Why? As it turns out, our minds -- and those of politicians -- feed on overconfidence. We want to believe not only the promise but that the person who made it can deliver.

A recent book by Nobel-winning economist/psychologist Daniel Kahneman helps explain this. In Thinking, Fast and Slow, he shares two intriguing research studies. One, conducted by Philip Tetlock, looked at 80,000 predictions of economic and political events made by 284 pundits who earned a living based on their ability to make these forecasts. As Kahneman puts it, "The results were devastating." The pundits actually did worse than if they had just guessed with no attempt at analysis. In another study, conducted by Kahneman himself, the ability of 25 investment advisors to forecast economic trends over an eight year period was computed by looking at how their ranking (among the 25) in one year compared to their ranking in the next. Had some of the advisors been really prescient about the economic future of the investments they suggested, they would have retained high rankings year after year and this would have led to a high correlation coefficient. The results: the average correlation was 0.01.

These were knowledgeable people, as are politicians. Yet their ability to predict -- or deliver -- using their expertise was essentially no better than chance. This does not mean there were stupid or devious. It does mean that they had confidence well beyond their capabilities.
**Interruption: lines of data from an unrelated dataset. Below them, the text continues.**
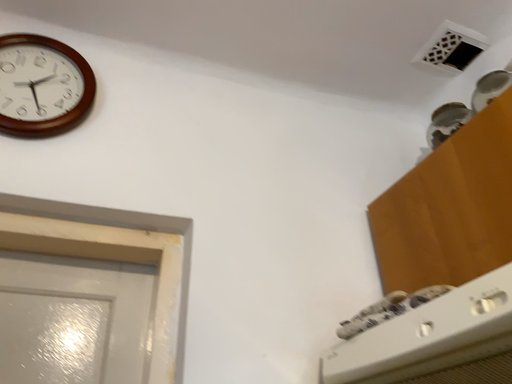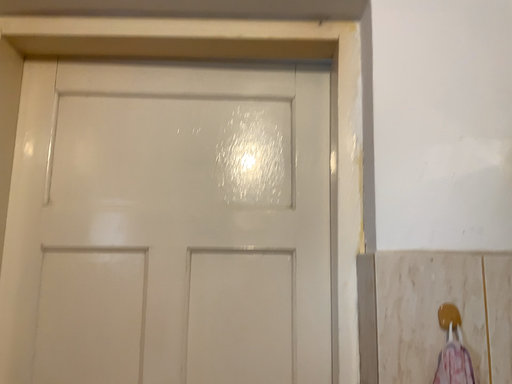
Question: Which way did the camera rotate in the video?

Choices:
 (A) rotated downward
 (B) rotated upward

Answer: (A)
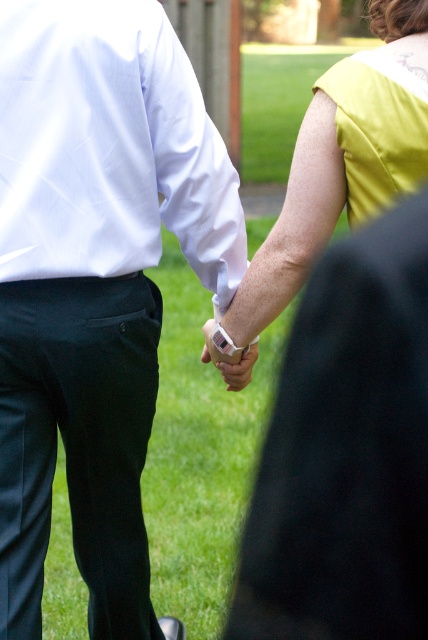
Question: In this image, where is yellow matte dress at center located relative to white matte wristband at center?

Choices:
 (A) right
 (B) left

Answer: (A)

Question: Which point is closer to the camera taking this photo?

Choices:
 (A) (211, 353)
 (B) (404, 44)
 (C) (5, 323)

Answer: (B)

Question: Is yellow matte dress at center positioned at the back of white matte wristband at center?

Choices:
 (A) yes
 (B) no

Answer: (B)

Question: Estimate the real-world distances between objects in this image. Which object is closer to the matte yellow dress at upper right?

Choices:
 (A) white matte wristband at center
 (B) yellow matte dress at center
 (C) white matte shirt at center

Answer: (B)

Question: Which point is farther from the camera taking this photo?

Choices:
 (A) click(204, 330)
 (B) click(33, 1)

Answer: (A)

Question: Where is white matte shirt at center located in relation to yellow matte dress at center in the image?

Choices:
 (A) right
 (B) left

Answer: (B)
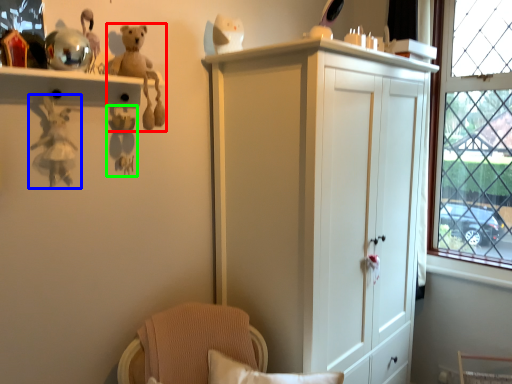
Question: Estimate the real-world distances between objects in this image. Which object is farther from toy (highlighted by a red box), toy (highlighted by a blue box) or toy (highlighted by a green box)?

Choices:
 (A) toy
 (B) toy

Answer: (A)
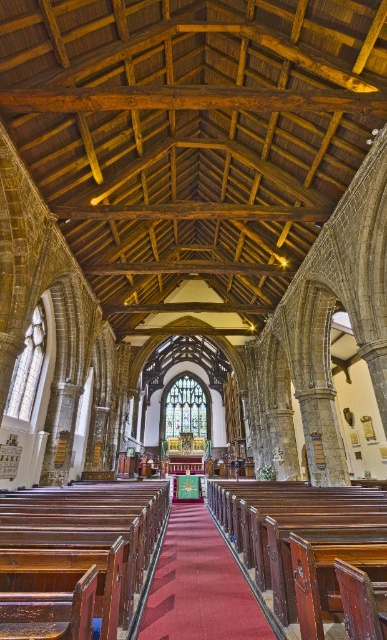
Question: Does polished wood church bench at center lie behind wooden polished bench at center?

Choices:
 (A) no
 (B) yes

Answer: (A)

Question: Is polished wood church bench at center to the left of wooden polished bench at center from the viewer's perspective?

Choices:
 (A) no
 (B) yes

Answer: (B)

Question: Which of the following is the farthest from the observer?

Choices:
 (A) wooden polished bench at center
 (B) polished wood church bench at center
 (C) smooth wooden aisle at center

Answer: (C)

Question: Based on their relative distances, which object is nearer to the wooden polished bench at center?

Choices:
 (A) smooth wooden aisle at center
 (B) polished wood church bench at center

Answer: (A)

Question: Which of these objects is positioned closest to the wooden polished bench at center?

Choices:
 (A) polished wood church bench at center
 (B) smooth wooden aisle at center

Answer: (B)

Question: Is polished wood church bench at center to the left of smooth wooden aisle at center from the viewer's perspective?

Choices:
 (A) no
 (B) yes

Answer: (B)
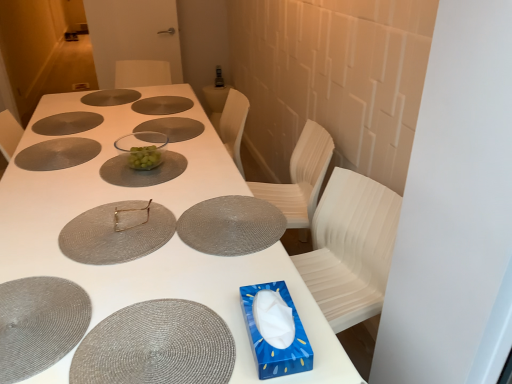
Where is `free region under matte gray glass plate at upper center, which ranks as the 1th glass plate in back-to-front order (from a real-world perspective)`? The height and width of the screenshot is (384, 512). free region under matte gray glass plate at upper center, which ranks as the 1th glass plate in back-to-front order (from a real-world perspective) is located at coordinates (103, 94).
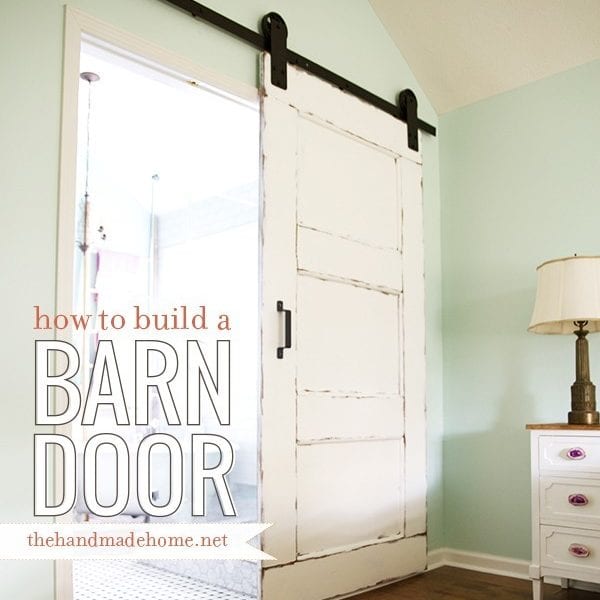
This screenshot has width=600, height=600. I want to click on wall, so click(x=524, y=208).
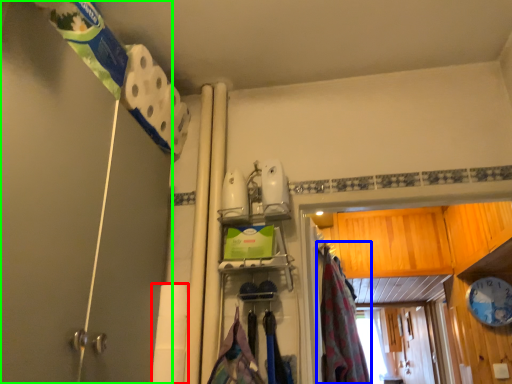
Question: Estimate the real-world distances between objects in this image. Which object is farther from toilet paper (highlighted by a red box), curtain (highlighted by a blue box) or shower door (highlighted by a green box)?

Choices:
 (A) curtain
 (B) shower door

Answer: (A)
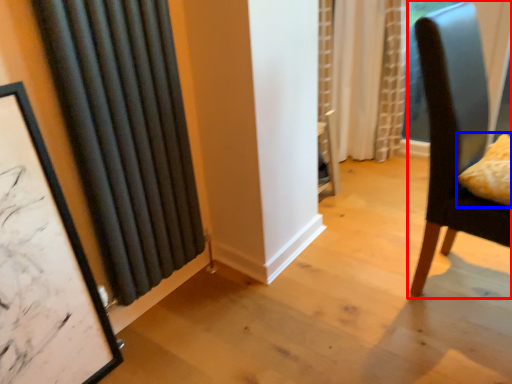
Question: Which object appears farthest to the camera in this image, chair (highlighted by a red box) or pillow (highlighted by a blue box)?

Choices:
 (A) chair
 (B) pillow

Answer: (B)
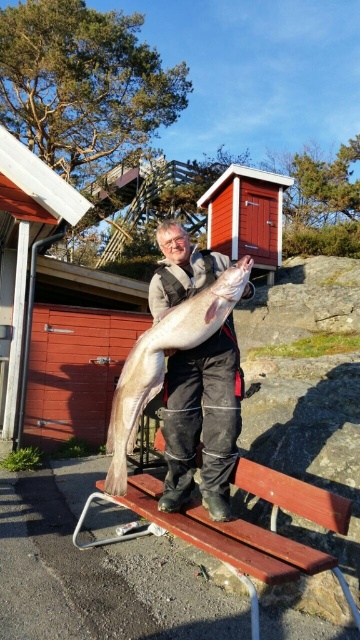
Is wooden bench at center thinner than shiny silver fish at center?

No.

Consider the image. Between wooden bench at center and shiny silver fish at center, which one has more height?

Standing taller between the two is shiny silver fish at center.

Who is more forward, (x=132, y=525) or (x=129, y=384)?

Point (x=129, y=384)

Where is `wooden bench at center`? wooden bench at center is located at coordinates (240, 525).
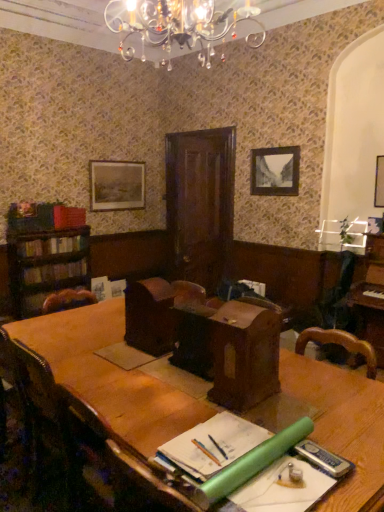
Question: Is wooden picture frame at upper left, which is the third picture frame from front to back, looking in the opposite direction of wooden table at center?

Choices:
 (A) no
 (B) yes

Answer: (A)

Question: Considering the relative sizes of wooden picture frame at upper left, which is counted as the 1th picture frame, starting from the left, and wooden table at center in the image provided, is wooden picture frame at upper left, which is counted as the 1th picture frame, starting from the left, shorter than wooden table at center?

Choices:
 (A) yes
 (B) no

Answer: (A)

Question: Is the position of wooden picture frame at upper left, the third picture frame positioned from the right, more distant than that of wooden table at center?

Choices:
 (A) no
 (B) yes

Answer: (B)

Question: Can you confirm if wooden picture frame at upper left, marked as the first picture frame in a back-to-front arrangement, is taller than wooden table at center?

Choices:
 (A) yes
 (B) no

Answer: (B)

Question: From the image's perspective, is wooden picture frame at upper left, which is counted as the 1th picture frame, starting from the left, located above wooden table at center?

Choices:
 (A) no
 (B) yes

Answer: (B)

Question: Can you confirm if brown leather armchair at center, which appears as the first armchair when viewed from the right, is bigger than dark brown leather bookshelf at left, arranged as the third book when viewed from the top?

Choices:
 (A) yes
 (B) no

Answer: (B)

Question: From a real-world perspective, is brown leather armchair at center, which is the 2th armchair in left-to-right order, over dark brown leather bookshelf at left, placed as the first book when sorted from bottom to top?

Choices:
 (A) no
 (B) yes

Answer: (B)

Question: Does brown leather armchair at center, which appears as the first armchair when viewed from the right, have a greater height compared to dark brown leather bookshelf at left, placed as the first book when sorted from bottom to top?

Choices:
 (A) yes
 (B) no

Answer: (A)

Question: Is brown leather armchair at center, which appears as the first armchair when viewed from the right, oriented towards dark brown leather bookshelf at left, arranged as the third book when viewed from the top?

Choices:
 (A) yes
 (B) no

Answer: (B)

Question: Is brown leather armchair at center, which is the 2th armchair in left-to-right order, facing away from dark brown leather bookshelf at left, placed as the first book when sorted from bottom to top?

Choices:
 (A) no
 (B) yes

Answer: (A)

Question: From the image's perspective, is brown leather armchair at center, which appears as the first armchair when viewed from the right, on top of dark brown leather bookshelf at left, placed as the first book when sorted from bottom to top?

Choices:
 (A) no
 (B) yes

Answer: (A)

Question: Is matte red bookshelf at left, which is counted as the first book, starting from the top, not inside hardcover books at left, the second book from the top?

Choices:
 (A) yes
 (B) no

Answer: (A)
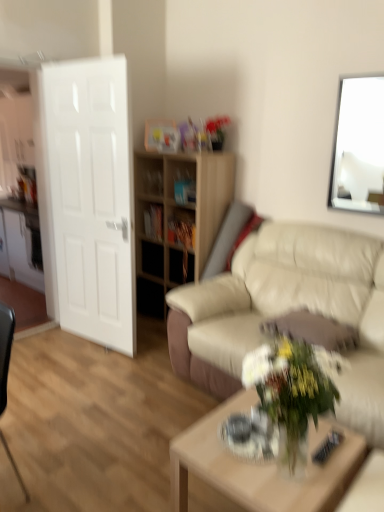
Where is `empty space that is ontop of light wood/texture coffee table at center`? This screenshot has width=384, height=512. empty space that is ontop of light wood/texture coffee table at center is located at coordinates (272, 451).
Kahneman suggests that pundits and investment advisors (and we might, by extension, add politicians) are overconfident predictors for several reasons. First, they cannot see their overconfidence as a weakness (even after they see the results!). Second, they live in a professional culture that supports their belief in their own expertise. Third, they do not see the part that luck plays in the formula: results = skill + luck. They think they can (understand and) control more than they can. Fourth, they assume intuitive skills they cannot have. Intuition is based on building patterns in an area that can be predicted and thus learned, through trial and error with clear and fairly quick feedback. For example, you can become a chess master after years of play because you see all kinds of board situations and moves, and your moves lead to results whose success or failure are immediate. But economic futures and political events are too complex, thus do not lead to clear patterns, cannot be predicted, and rarely can be tied to single actions that have clear results and immediate feedback. In short, neither Obama (nor his advisors) could possibly have understood the economy at a level sufficient to make his promise, and Gingrich cannot possibly know all the events, trends, political, economic and social forces that will come into play should he try to deliver on his lunar promise. Finally, of course, overconfidence sells. People like to hear that the impossible can get done, especially at low cost.

If voters understood all of this, they might become less inviting of promises that are usually impossible to keep. If they stop demanding such promises -- or if they even question them harder, politicians might feel less compelled to make them or more honest in their statements about what they can and cannot deliver. Our skepticism about political promises illustrates that we do understand this at a subconscious level.

Next time you hear a political promise, question whether the maker can possibly understand and control events sufficiently to bring it about. That may put us all on the road to more reality and fewer illusions in politics.